I wasn’t as scared. If Tikki had really just been Tikki, I would have been, but knowing that she was one of Lee’s people, I wished I hadn’t promised to keep it quiet.

Telling him wouldn’t make things better, though. It would have just introduced a little more chaos into a situation that already had enough.

With him, I watched as Tikki’s bubble surrounded both of them, distorting the air in a way that reminded me of ripples on a pond. As a resistance fighter stepped out of their way, allowing them through the gap, Kals stepped up beside us.

“What are they doing?”

I didn’t have time to explain before the first tree came down. Together in the Tikki’s bubble of time, they didn’t move as quickly as Jaclyn could alone, but they weren’t slow. With the accelerated time, Jaclyn moved faster than normal.

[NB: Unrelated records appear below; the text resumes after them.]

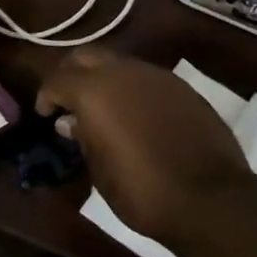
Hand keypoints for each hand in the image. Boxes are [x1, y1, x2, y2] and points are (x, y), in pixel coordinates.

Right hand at [36, 48, 254, 243]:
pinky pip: (148, 80)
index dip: (47, 96)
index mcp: (95, 90)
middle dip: (73, 74)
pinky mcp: (185, 90)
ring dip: (106, 80)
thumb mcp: (100, 169)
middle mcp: (125, 72)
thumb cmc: (141, 190)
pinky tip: (137, 117)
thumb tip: (71, 122)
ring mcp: (159, 77)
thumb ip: (82, 137)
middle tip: (68, 102)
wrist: (210, 199)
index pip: (58, 79)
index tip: (45, 115)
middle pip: (88, 57)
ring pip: (121, 64)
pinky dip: (134, 91)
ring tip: (103, 110)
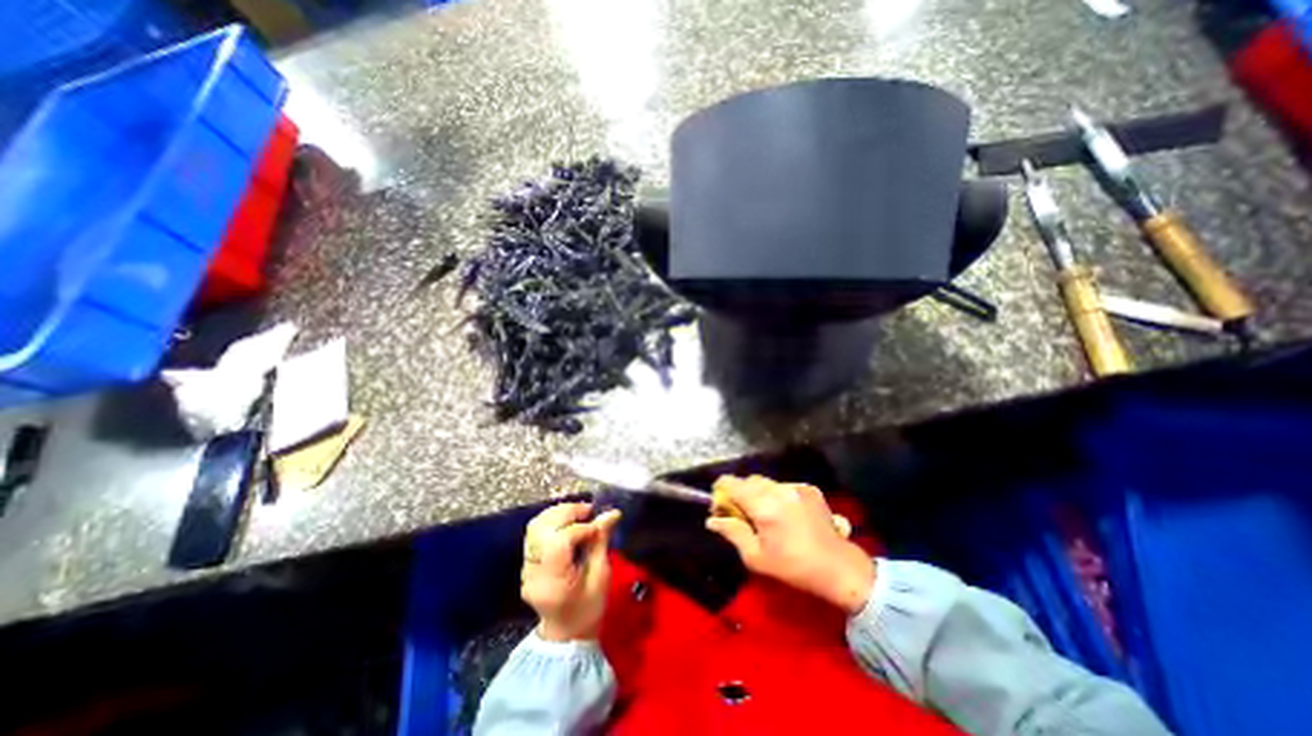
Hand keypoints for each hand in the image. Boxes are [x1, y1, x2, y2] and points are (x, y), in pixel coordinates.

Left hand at [520, 504, 621, 640]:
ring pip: (535, 526)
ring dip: (558, 513)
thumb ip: (601, 541)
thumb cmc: (589, 608)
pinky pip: (535, 532)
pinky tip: (568, 521)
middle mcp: (533, 572)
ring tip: (579, 513)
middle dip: (567, 513)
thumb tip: (612, 513)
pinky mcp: (526, 562)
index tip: (598, 525)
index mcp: (553, 581)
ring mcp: (526, 567)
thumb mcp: (601, 576)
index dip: (580, 528)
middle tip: (588, 510)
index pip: (559, 542)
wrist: (566, 633)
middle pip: (542, 529)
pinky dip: (552, 520)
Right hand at [702, 473, 873, 610]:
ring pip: (767, 483)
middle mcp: (778, 490)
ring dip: (759, 494)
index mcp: (763, 506)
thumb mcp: (756, 557)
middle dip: (740, 493)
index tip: (720, 503)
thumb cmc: (793, 567)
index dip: (721, 489)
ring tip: (766, 515)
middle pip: (748, 480)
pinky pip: (784, 486)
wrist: (839, 568)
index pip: (732, 482)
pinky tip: (785, 514)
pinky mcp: (809, 489)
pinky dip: (778, 495)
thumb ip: (732, 532)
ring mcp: (795, 487)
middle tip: (742, 513)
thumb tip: (712, 520)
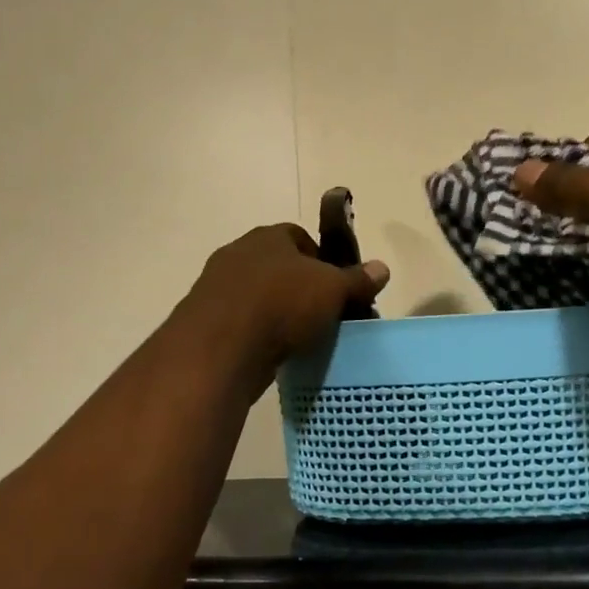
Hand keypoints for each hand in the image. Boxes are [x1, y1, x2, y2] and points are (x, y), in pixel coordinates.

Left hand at [178, 224, 388, 387]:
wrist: (220, 348)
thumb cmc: (282, 304)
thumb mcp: (333, 290)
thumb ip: (357, 279)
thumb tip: (382, 268)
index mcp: (268, 236)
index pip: (300, 237)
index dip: (322, 260)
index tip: (337, 287)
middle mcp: (238, 253)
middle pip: (279, 267)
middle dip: (300, 288)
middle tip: (324, 314)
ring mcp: (217, 288)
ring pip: (259, 296)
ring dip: (278, 312)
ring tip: (302, 338)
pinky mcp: (206, 322)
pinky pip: (243, 323)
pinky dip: (260, 334)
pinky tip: (275, 352)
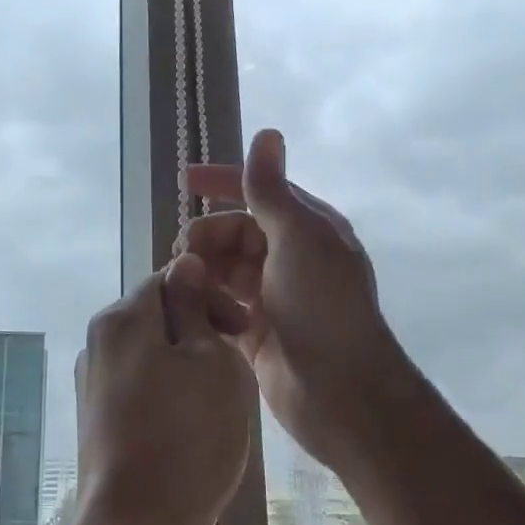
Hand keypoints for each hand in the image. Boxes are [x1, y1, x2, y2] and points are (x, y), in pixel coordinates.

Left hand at [70, 254, 256, 524]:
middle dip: (200, 331)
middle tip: (235, 369)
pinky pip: (140, 387)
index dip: (212, 296)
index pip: (170, 278)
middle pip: (157, 315)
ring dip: (187, 365)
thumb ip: (194, 306)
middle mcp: (97, 342)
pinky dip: (169, 394)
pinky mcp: (97, 420)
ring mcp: (92, 383)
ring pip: (151, 354)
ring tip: (218, 402)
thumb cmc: (188, 436)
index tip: (242, 330)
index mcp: (121, 318)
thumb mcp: (210, 360)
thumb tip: (185, 265)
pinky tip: (191, 428)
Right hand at [186, 129, 411, 471]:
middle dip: (207, 235)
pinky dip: (206, 301)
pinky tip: (192, 307)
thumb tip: (267, 133)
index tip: (185, 180)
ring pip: (224, 268)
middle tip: (183, 254)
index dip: (223, 181)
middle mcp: (291, 258)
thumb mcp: (298, 238)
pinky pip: (221, 303)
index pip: (260, 192)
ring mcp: (273, 296)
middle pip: (235, 231)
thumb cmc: (323, 306)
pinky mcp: (256, 331)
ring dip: (203, 269)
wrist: (341, 392)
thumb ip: (272, 190)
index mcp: (308, 229)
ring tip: (185, 283)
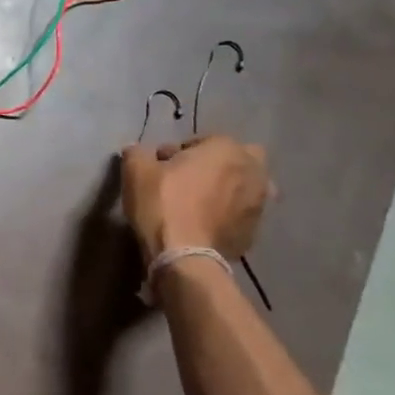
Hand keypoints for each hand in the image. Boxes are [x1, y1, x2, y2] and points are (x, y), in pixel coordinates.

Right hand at [121, 135, 271, 261]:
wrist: (183, 254)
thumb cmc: (162, 202)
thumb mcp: (136, 170)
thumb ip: (138, 153)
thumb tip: (138, 151)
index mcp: (226, 149)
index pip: (203, 140)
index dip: (180, 151)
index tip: (162, 165)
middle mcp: (251, 172)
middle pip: (239, 159)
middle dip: (220, 164)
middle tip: (192, 179)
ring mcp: (258, 204)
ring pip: (247, 188)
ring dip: (229, 190)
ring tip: (202, 204)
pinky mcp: (254, 232)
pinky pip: (241, 215)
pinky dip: (229, 216)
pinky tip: (206, 225)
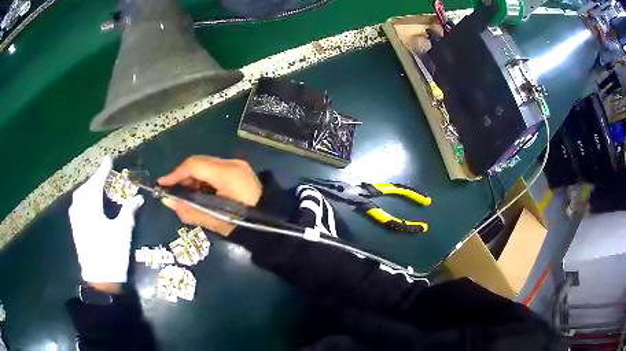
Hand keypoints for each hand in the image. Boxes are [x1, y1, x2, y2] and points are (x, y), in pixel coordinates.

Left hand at [69, 156, 143, 284]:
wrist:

So, when the bubble surrounded a tree trunk, the tree fell in almost the same moment. Taking the whole exercise farther than I’d thought to suggest, Jaclyn made sure that each tree fell toward the attacking soldiers, sometimes throwing the tree trunks like gigantic lawn darts.

If she’d been trying to be disruptive to the attack, she wouldn’t have done it much differently.

The trees’ branches made harder to see the shields, and if Jaclyn threw the tree, it sailed into the crowd, hitting any soldiers that didn’t jump out of the way.

It wasn’t a bad plan. The side effects were nice anyway.

The only bad point was that there were a lot of trees around the shelter, so it wasn’t hard to figure out what Jaclyn was doing before she finished. Flying trees were a notable clue.

So somewhere out there, whoever had been planning to send people over the top of the shields decided that now was the last chance they’d have.

Even though Jaclyn and Tikki had removed more than half of the trees surrounding the shelter, Ascendancy soldiers jumped for the trees that were left, leaping from one to the other.

I don’t know how many it was, but a lot—more than last time, anyway.